(Série de consignes)
a - D'après le texte sur l'Ennemie d'Irène Némirovsky, sous quel pseudonyme ce roman a-t-il paru ?
b - Modifiez un passage du texte sur l'Ennemie d'Irène Némirovsky : en commençant par «Dans les romans» et en allant jusqu'à «objet de pitié.», recopiez-le en remplaçant «pitié» par «mépris».
━━━ Extrait à lire ━━━
«Une haine irraisonnée, sauvage» : l'Ennemie, roman publié par Irène Némirovsky à l'âge de 25 ans, était de son aveu même un peu trop mélodramatique. Mais dans son œuvre compacte écrite en moins de deux décennies, il fait office d'ouverture pour le motif lancinant de la romancière : la détestation de sa mère dès l'enfance, l'écœurement devant cette femme égoïste, froide, avare, qui ne pensait qu'à son plaisir, aux bijoux, aux cocktails, à ses amants. L'Ennemie, puis le Bal, puis le Vin de solitude font se dresser à chaque fois la même figure maternelle sous différents noms : Francine, Rosine, Fanny… En face d'elle une enfant, puis une adolescente et enfin une très jeune femme, parfois horrifiée par le mimétisme qui la happe, et qui regarde avec une délectation cruelle les signes du vieillissement chez sa mère.
Dans l'Ennemie, paru sous un pseudonyme masculin, Pierre Nerey, en 1928, Gabri fuit à son tour dans les fêtes, l'alcool, la danse, et mijote sa vengeance : ravir à Francine son jeune amant, cousin du père. Toute l'atmosphère électrique des années folles est contenue dans ce livre. La biographie d'Irène Némirovsky, qui affleure, lui donne cependant une densité plus ténébreuse. L'action se passe à Paris dans un luxueux appartement, décoré comme «une meringue», la mère du roman est une Française issue de la petite bourgeoisie provinciale, le père porte un nom bien hexagonal, Bragance. Mais tout cela est du fard, comme celui épais qui plâtre le visage de l'ancienne cocotte sans instinct maternel. L'Est, d'où vient Irène Némirovsky, est bien là. C'est en Pologne que le père du roman fait naître et fructifier sa fortune. Et le premier amant de Gabri est un Russe blanc, noble émigré qui ne sait que conduire une voiture, danser et chasser, et se retrouve pour gagner sa vie à faire virevolter les dames dans un dancing de Montmartre. Ce jeune homme, Génia, invite Gabri à une soirée chez un prince russe. Y chante une grande femme en noir, une Tzigane. Et c'est une subite plongée dans le passé russe de la romancière, où l'obscurité, l'abandon des lieux font ressentir encore plus fort le passage du temps, la douleur d'un retour impossible dans le pays perdu.
Dans les romans suivants, l'auteure ne cherchera même plus à camoufler la dimension autobiographique de ses livres. Plus besoin de ménager sa mère, Anna, une juive russe comme le père, Leonid. Il n'y aura plus, comme dans l'Ennemie, l'invention d'une petite sœur trop tôt morte à cause de la négligence de Francine. L'affrontement filial va se polir, être plus retors du côté de la fille, débarrassé de culpabilité. Dans le Bal, la vengeance se solde simplement par une reddition de la mère devenue objet de pitié.
━━━ Liste des données ━━━
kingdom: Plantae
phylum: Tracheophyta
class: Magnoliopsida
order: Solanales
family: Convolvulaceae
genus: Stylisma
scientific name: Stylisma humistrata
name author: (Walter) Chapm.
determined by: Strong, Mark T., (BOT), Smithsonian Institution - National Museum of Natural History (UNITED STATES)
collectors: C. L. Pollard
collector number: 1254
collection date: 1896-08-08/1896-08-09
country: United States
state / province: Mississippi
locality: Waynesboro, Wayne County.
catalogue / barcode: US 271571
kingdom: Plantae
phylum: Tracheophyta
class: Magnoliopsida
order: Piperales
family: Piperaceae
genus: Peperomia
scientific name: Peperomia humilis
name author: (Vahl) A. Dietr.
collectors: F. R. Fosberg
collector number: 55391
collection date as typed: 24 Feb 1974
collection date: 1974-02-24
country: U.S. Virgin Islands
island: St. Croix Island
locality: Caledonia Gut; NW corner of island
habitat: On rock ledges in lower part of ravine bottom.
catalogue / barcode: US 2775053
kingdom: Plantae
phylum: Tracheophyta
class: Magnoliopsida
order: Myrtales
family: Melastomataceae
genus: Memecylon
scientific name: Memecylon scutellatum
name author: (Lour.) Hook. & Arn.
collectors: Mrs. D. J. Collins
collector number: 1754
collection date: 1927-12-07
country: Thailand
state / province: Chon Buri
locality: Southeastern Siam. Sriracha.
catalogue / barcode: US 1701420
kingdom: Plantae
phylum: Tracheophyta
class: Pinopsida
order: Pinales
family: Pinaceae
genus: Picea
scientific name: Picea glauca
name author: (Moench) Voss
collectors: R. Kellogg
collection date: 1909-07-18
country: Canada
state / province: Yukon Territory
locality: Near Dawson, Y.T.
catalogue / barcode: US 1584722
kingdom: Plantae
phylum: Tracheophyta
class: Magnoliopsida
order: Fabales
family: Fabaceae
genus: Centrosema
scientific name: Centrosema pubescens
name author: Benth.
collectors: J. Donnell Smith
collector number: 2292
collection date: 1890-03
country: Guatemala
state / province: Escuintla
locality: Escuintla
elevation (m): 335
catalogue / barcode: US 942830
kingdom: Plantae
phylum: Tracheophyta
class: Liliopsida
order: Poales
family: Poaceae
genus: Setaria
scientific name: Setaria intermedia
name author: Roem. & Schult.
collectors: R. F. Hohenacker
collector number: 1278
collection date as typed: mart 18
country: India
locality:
━━━
(Liste des réponses)
a - Pierre Nerey.

b -
Dans les romans suivants, l'auteure ne cherchera même plus à camoufler la dimension autobiographique de ses livres. Plus besoin de ménager sa mère, Anna, une juive russe comme le père, Leonid. Il n'y aura plus, comme dans l'Ennemie, l'invention d'une petite sœur trop tôt morte à cause de la négligence de Francine. L'affrontement filial va se polir, être plus retors du côté de la fille, débarrassé de culpabilité. Dans le Bal, la vengeance se solde simplement par une reddition de la mère devenue objet de mépris.